Do we need a global technology regulator for financial services?

This is a guest post by Axel P. Lehmann, UBS president of personal and corporate banking and president of UBS Switzerland, and Steffen Kern, chief economist and head of risk analysis at the European Securities and Markets Authority (Esma). Both are also members of the WEF global future council on financial and monetary systems.

Consistent international standards are vital to underpin the efficient flow of capital to the best opportunities. Cross-border financial intermediation provides the necessary connection between borrowers and savers, which supports GDP growth.

We saw this exemplified following the financial crisis, when the international community, through the G20 and the Financial Stability Board (FSB) developed an ambitious global response. A global crisis demanded a global reaction. International co-operation among regulators was central to making financial markets more resilient.

This said, the world of 2008 was very different to the one in which we are currently operating. Increasingly, inward-focused domestic policy perspectives are shaping policy agendas. Evidence of this shift in political strategy is seen in the US “doctrine of patriotism”, the UK’s decision to leave the European Union, and escalating trade disputes as a few examples. The belief that going it alone yields better outcomes than international co-operation continues to gain traction.

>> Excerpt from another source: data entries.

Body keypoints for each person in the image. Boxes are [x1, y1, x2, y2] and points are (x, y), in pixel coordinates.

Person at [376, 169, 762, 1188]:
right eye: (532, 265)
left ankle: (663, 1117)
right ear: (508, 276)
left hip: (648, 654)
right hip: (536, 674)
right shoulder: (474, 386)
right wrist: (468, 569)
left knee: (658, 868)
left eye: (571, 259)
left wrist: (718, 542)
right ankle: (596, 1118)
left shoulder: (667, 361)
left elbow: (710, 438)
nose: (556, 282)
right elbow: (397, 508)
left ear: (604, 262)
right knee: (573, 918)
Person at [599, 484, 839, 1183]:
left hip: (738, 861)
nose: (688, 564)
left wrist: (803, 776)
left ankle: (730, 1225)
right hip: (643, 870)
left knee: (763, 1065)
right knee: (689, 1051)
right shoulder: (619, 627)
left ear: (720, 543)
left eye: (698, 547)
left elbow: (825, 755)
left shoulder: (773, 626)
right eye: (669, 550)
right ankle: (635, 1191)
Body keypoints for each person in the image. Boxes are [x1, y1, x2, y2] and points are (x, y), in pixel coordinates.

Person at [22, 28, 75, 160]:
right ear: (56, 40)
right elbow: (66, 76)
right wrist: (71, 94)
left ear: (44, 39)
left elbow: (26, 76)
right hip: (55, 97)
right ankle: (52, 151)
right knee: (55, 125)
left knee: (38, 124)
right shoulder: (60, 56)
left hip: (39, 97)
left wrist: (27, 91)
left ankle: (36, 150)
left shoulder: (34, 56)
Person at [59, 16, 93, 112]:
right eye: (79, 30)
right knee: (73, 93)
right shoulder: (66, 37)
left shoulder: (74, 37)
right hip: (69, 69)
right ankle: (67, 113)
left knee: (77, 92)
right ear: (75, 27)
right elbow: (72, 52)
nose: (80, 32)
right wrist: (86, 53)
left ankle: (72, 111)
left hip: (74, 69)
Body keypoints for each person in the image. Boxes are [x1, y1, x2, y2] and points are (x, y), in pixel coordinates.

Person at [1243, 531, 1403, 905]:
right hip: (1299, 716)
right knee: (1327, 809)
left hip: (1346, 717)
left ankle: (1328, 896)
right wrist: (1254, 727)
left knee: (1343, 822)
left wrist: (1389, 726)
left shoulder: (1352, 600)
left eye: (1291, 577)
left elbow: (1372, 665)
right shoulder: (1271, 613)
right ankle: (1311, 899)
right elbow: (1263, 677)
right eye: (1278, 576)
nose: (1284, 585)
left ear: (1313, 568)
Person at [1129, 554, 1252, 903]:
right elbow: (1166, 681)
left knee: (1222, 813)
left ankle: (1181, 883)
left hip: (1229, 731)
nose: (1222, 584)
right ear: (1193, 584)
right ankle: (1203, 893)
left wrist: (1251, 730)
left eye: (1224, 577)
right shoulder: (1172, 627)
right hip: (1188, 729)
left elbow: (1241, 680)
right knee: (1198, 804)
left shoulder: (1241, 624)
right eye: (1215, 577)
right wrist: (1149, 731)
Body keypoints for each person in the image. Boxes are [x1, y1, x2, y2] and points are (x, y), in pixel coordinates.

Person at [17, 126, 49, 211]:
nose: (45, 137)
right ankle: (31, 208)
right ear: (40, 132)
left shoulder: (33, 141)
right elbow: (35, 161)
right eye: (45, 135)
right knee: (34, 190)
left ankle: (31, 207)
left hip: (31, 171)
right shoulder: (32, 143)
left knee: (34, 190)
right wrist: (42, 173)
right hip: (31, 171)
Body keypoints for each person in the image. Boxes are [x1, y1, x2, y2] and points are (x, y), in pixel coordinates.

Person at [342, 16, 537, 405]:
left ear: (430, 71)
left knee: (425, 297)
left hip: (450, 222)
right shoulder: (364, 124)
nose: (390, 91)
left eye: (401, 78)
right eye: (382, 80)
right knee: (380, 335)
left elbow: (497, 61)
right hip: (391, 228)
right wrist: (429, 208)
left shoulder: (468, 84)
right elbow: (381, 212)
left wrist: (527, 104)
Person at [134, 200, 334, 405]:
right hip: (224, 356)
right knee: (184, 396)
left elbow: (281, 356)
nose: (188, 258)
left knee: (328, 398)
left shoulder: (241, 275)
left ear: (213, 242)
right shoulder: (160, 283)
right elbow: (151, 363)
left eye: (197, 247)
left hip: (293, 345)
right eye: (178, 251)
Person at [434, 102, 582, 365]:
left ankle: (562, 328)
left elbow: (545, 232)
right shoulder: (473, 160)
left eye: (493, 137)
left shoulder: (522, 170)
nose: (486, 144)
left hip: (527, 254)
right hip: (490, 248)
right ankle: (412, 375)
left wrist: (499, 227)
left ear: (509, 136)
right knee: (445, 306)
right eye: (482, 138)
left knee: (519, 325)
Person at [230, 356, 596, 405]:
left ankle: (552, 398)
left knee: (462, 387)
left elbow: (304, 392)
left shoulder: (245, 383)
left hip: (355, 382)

And these tendencies are deeply concerning. Our global economy is characterised by unprecedented levels of interconnectedness and these connections have benefited many citizens, investors and corporations.

The new challenge posed by technology

While certainly not a global crisis, technology is currently positioned to cause tremendous change in financial services at a global level. Distributed ledger technologies, artificial intelligence, machine learning and other innovations have the potential to change business models and value chains across the financial industry.

A recent example of new opportunities made possible through technology is the development of digital identities (E-IDs). E-IDs are particularly significant as verifiable identities are key to the next phase of the digital financial experience. The main benefit of an E-ID will be its transportability, enabling clients to access their optimal choice of services wherever and whenever they choose in a borderless online world. Important policy advances have been made in some economies, but E-IDs will only work if there are common regulatory standards and recognition of various E-ID schemes at international level.

Aligning international regulation is not a challenge isolated to E-ID technology. Rapid technological change has the potential to usher in a new phase of financial globalisation, with benefits for investors and households in both developed and developing countries. However, making effective use of technology's potential will require a new wave of global policy co-ordination.

Why technology in financial services requires co-ordinated regulation

As new technology multiplies and becomes ubiquitous in the financial sector, new risks will need to be contained and regulatory frameworks will need to be internationally co-ordinated and upgraded.

From a risk perspective, cyber security and cyber resilience are top priorities. According to the World Economic Forum Center for Cybersecurity, economic loss due to cyber crime is predicted to reach $3tn by 2020, and 74 per cent of the world’s businesses can expect to be hacked in the coming year. Digital connectivity makes cyber crime a global threat that requires a standardised approach, yet, as recognised by the FSB, regulatory and supervisory approaches to cyber security are becoming increasingly fragmented, undermining the effectiveness of financial institutions' efforts to address cyber threats.

Additionally, new products, business models and players fall out of the current remit of existing regulatory and supervisory mandates of banking and capital markets authorities. This requires reflecting on the need for adaptation of existing mandates as well as on the necessity of aiming for a single regulatory approach to technology in financial services at international level.

Unlocking the benefits of new technology

Despite the regulatory challenges, the opportunities made possible with new technology are too great to ignore. Such changes range from product design to client interaction to back office operations to compliance and reporting. And they can translate into significant benefits for consumers of financial services as well as society in general.

Mobile and internet-based services are being made available independent of physical location. Only via co-operation will global resilience be ensured and the necessary level playing field emerge, enabling higher liquidity in financial products, safer transactions, fair pricing, lower compliance costs and less complexity — all to the ultimate benefit of corporate and retail consumers of financial services.

In terms of inclusion, new technologies also have great potential for supporting access to finance in less developed regions of the world, with mobile payment platforms in Kenya or India being prime examples. Yet, the challenges from multinational payment systems in terms of investor protection, information security and system integrity will be similar around the world and they will require a cohesive response.

Global policy co-operation on emerging technology is necessary to enable better finance

Opportunities will emerge from these technological changes. And they have immense potential. Globally aligned standards, data templates, protocols, conduct-of-business and anti-fraud rules are necessary preconditions for optimal development of new technological advances to support growth and, ultimately, societal wellbeing. The conclusions of the recent G20 Summit in Buenos Aires send a reassuring message, highlighting the commitment to continued regulatory and supervisory co-operation.